Created 06-03-2018 12:56 PM
Hi,
We have a development/test cluster with 4 nodes each having 12 cores vcpu, 2 TB SDD and 32GB RAM previously used for cassandra. All running on Ubuntu 14. It is configured as follows
1 NN
1 SNN
4 DN
Jobs are taking longer due to limited resources, so we want to upgrade the HDP version from 2.5 to 2.6 and OS to Ubuntu 16.04 and add more resources.
We are planning to upgrade as follows,
1. Increase RAM to 128 GB on all nodes
2. Double the storage by adding additional SAS disks
3. Add 2 more additional Data Nodes with 10 cores, 128 GB
Questions I got is
1. Is it a good practice to use all of them as DN, or we should separate the NN
2. Since it was borrowed off Cassandra, is it ok if we keep all nodes of same specs including 2 new nodes
3. There is no harm in mixed storage options ie. adding extra storage in SAS wrt existing SSD
4. With the proposed new cluster, upgrading to HDP 3.0 shouldn't be a issue, I guess
Thanks in advance
MB
Created 06-03-2018 09:22 PM
@MB My responses:
1. Yes more datanodes always help , you can have data replicated across nodes by choosing replication factor of your choice.

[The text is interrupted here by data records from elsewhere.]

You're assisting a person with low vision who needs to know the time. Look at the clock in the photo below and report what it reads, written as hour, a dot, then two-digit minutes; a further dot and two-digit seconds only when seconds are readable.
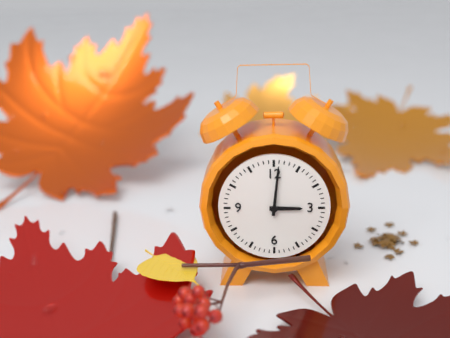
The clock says 3.01
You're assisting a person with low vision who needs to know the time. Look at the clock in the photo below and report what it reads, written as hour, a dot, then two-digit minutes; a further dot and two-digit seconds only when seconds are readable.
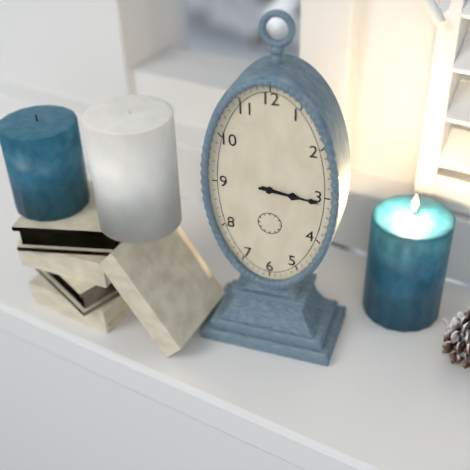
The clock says 3.16
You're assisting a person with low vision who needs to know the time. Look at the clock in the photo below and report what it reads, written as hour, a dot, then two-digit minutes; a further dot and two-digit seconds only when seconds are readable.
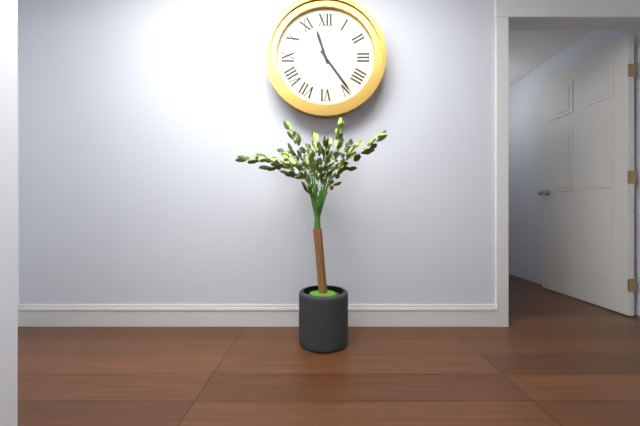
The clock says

Default is 3. Having DN and NN with sufficient resources on node is not a bad idea.Critical prod clusters could have a dedicated NN to avoid IO overheads caused by DNs creating any potential issues for NN.
2. Not sure the context behind Cassandra but having different spec nodes in a cluster should not be a problem. For better management of resources , try creating config groups of nodes and allocate / isolate better spec nodes to components which are critical for your use case or which may need more resources.

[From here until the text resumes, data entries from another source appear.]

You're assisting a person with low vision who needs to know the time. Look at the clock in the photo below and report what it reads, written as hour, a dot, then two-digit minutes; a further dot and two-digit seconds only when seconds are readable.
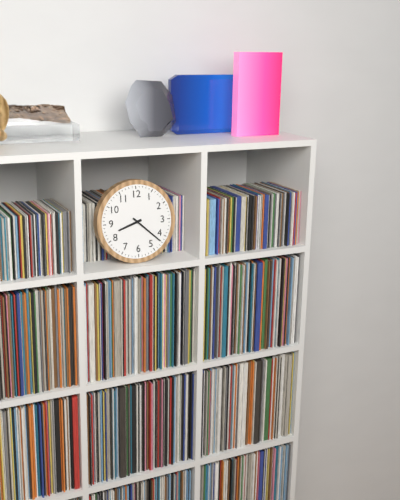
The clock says 8.22
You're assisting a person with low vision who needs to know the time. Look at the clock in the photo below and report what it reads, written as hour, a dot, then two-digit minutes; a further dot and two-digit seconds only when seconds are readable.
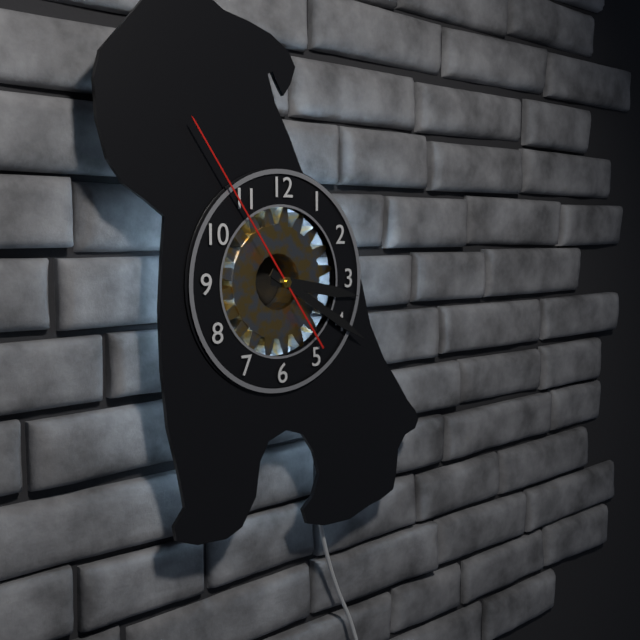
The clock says 3.20.54
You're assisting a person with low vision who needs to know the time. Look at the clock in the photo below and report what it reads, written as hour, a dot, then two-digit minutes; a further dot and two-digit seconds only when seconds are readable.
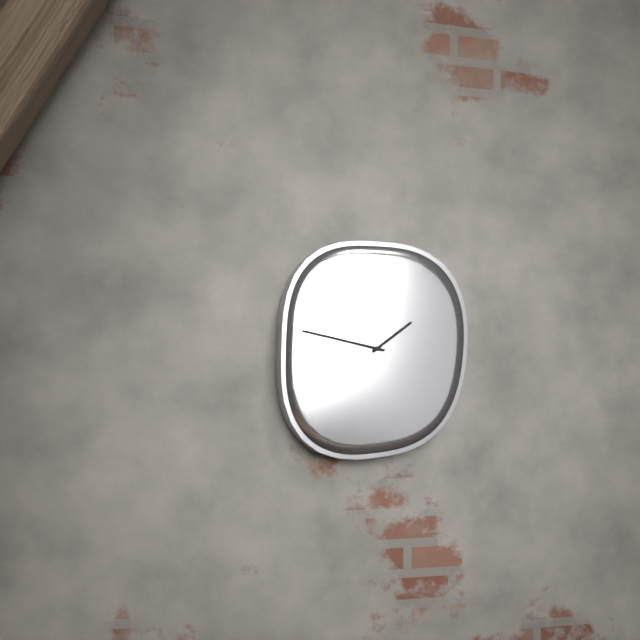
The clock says 1.47
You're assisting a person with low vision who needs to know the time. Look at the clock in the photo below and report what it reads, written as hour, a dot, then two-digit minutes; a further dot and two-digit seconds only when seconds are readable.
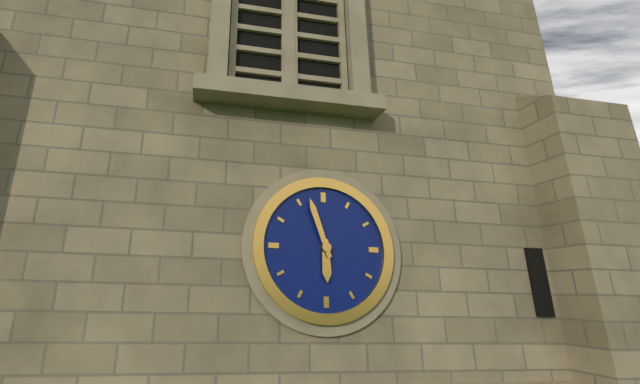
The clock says 5.57
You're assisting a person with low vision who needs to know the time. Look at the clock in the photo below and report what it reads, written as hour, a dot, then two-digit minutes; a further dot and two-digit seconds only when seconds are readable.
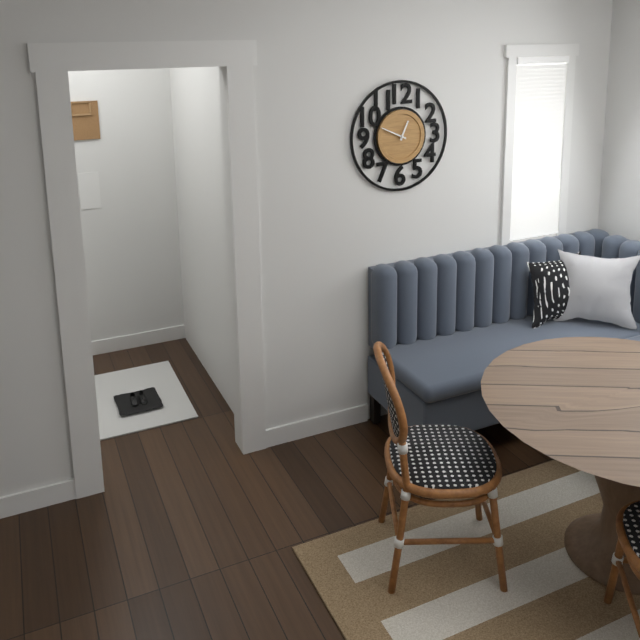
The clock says 12.49
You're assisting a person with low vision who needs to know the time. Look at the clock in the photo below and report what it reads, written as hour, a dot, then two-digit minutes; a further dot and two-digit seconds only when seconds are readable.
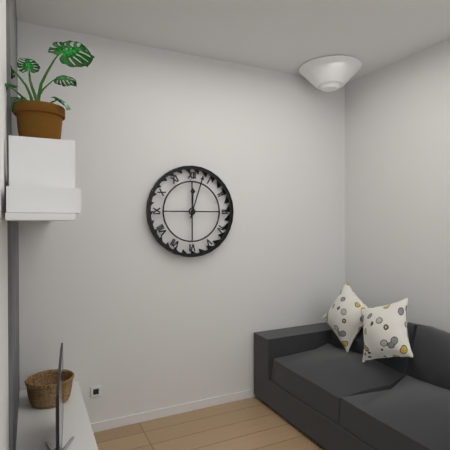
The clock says 12.03
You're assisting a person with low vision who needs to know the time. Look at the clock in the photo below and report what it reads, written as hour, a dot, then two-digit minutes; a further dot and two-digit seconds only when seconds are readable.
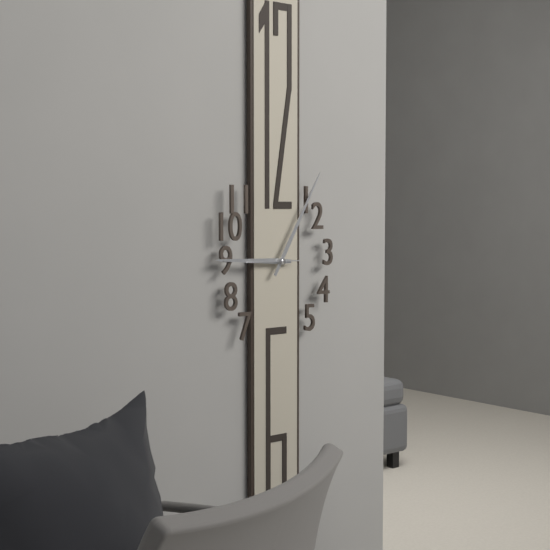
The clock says 9.05
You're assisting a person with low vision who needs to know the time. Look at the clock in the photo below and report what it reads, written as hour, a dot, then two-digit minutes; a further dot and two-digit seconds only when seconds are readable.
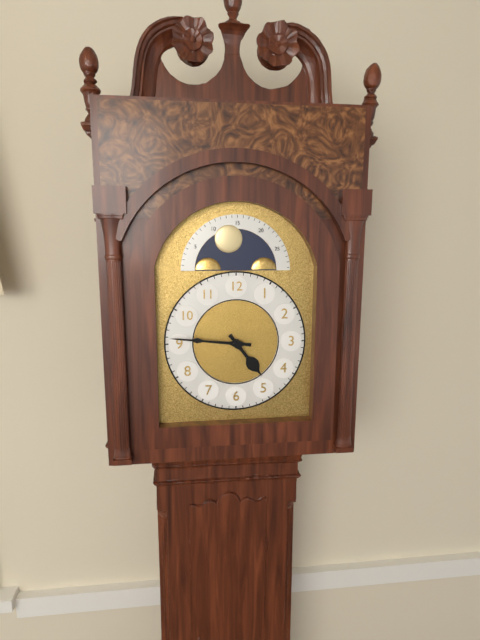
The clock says 4.46
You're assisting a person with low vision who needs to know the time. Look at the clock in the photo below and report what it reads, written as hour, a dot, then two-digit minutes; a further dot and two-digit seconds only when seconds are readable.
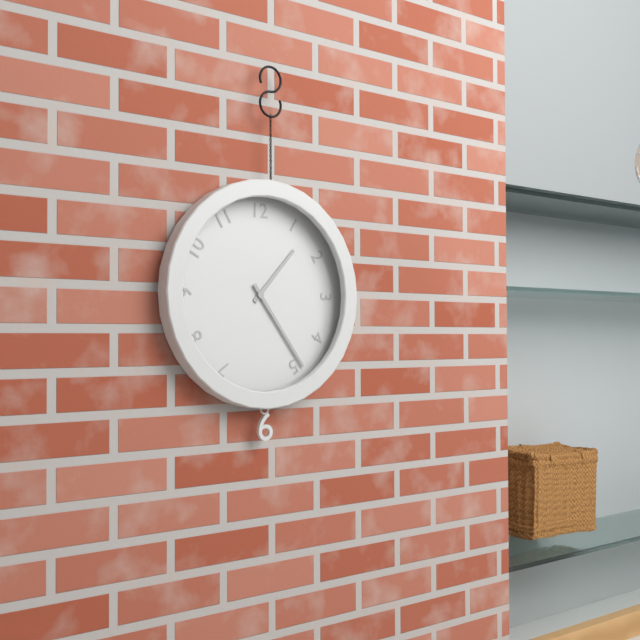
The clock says 1.24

3. Research more but I dont think it should be a problem.
4. Should not be.
Created 06-03-2018 09:22 PM
@MB My responses:
1. Yes more datanodes always help , you can have data replicated across nodes by choosing replication factor of your choice. Default is 3. Having DN and NN with sufficient resources on node is not a bad idea.Critical prod clusters could have a dedicated NN to avoid IO overheads caused by DNs creating any potential issues for NN.

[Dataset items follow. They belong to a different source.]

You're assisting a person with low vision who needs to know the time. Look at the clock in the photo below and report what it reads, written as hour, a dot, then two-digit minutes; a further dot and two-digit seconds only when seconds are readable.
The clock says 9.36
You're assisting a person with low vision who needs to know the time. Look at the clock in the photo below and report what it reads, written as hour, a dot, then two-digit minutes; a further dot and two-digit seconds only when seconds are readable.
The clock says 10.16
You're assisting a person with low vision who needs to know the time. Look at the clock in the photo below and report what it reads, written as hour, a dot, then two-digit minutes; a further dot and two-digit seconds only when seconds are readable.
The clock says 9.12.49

2. Not sure the context behind Cassandra but having different spec nodes in a cluster should not be a problem. For better management of resources , try creating config groups of nodes and allocate / isolate better spec nodes to components which are critical for your use case or which may need more resources.
3. Research more but I dont think it should be a problem.
4. Should not be.
Created 06-07-2018 09:33 AM
Thanks Gaurav, it was helpful.